Back in 1995, it was easy to rig search engine results. Some search engines would actually tell you how they parsed just the first 100 words on the page. And they would let you submit pages to be crawled for fast feedback on how page content modifications lead to search results. Stacking white keywords on a white background at the top of the page did the trick for a couple years.
Then Overture invented the pay for placement model, which Google disdained as “evil” and then adopted as its primary revenue model. Google got around their own evil epithet by clearly delineating paid search results from unpaid. This has been their holy line in the sand. From the
Business Journal: "'Don't be evil' is the corporate mantra around Google…. When their competitors began mixing paid placement listings with actual search results, Google stayed pure, drawing a clear line between search results and advertising.”
So Overture and Google have made search engine results a BIG business, and several “consultants” sell advice on how to spike results, but their tricks are short lived.
So it was with some amusement, that I found a way to easily spike certain Google search results.

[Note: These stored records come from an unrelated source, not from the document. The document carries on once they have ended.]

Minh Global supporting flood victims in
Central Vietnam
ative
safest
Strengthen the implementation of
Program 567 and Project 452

This has worked for a few months now, and it will be interesting to see how long it lasts after this post… ;-)
A reader of this blog pointed out to me that my Blogger Profile gets the top two Google search results for
IL-4 smallpox, a genetically modified bioweapon. This is when my blog had no content whatsoever in this area (
it now does). My profile is also number one for
genetically modified pathogen policy, over thousands of more relevant pages.

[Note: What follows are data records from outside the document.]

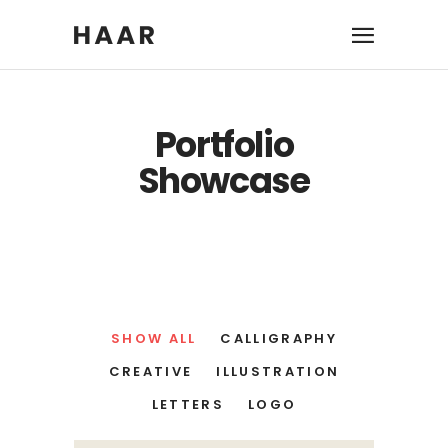
Portfolio
Showcase
SHOW ALL
CALLIGRAPHY
CREATIVE
ILLUSTRATION
LETTERS
LOGO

And my profile is number one for several areas of whimsy:
Techno downbeat music, and
Nanotech core memory boards, and
Artificial life with female moths, and
Viral marketing with Technorati, among others. (disclosure: we invested in Technorati and Overture). Of course, longer phrases are easier to spike, and not everything works for a top placement, but this still seems way too easy.
Why is this interesting? Well,
Google owns Blogger, and they get to decide how to fold blog pages into search results. It’s not obvious how to rank a vapid Blogger profile page versus real content… or a competing blog service for that matter. And as Google offers more services like Blogger and Orkut, it will be interesting to see how they promote them in their own search results.

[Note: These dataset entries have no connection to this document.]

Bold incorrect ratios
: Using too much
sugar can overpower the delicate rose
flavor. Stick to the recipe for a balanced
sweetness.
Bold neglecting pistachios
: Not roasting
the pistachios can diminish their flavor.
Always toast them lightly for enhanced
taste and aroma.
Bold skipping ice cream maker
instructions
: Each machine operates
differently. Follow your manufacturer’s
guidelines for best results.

Every person I have met from Google is fantastic, and I don’t think this quirk is an overt strategy passed down from management (and I presume it will disappear as more people exploit it). On the other hand, this is the kind of product tying you would expect from Microsoft. And it begs the question, can a mantra to not do evil infuse into the corporate DNA and continue to drive culture as a company scales?
There's also the question of internal consistency. Thinking back to the holy line in the sand about disclosing advertising in search results, does it somehow not count if you own it?
Google has taken on the challenge of defining evil, which begs for an operational constitution. Neal Stephenson proposes one meta rule: in a climate of moral relativism the only sin is hypocrisy.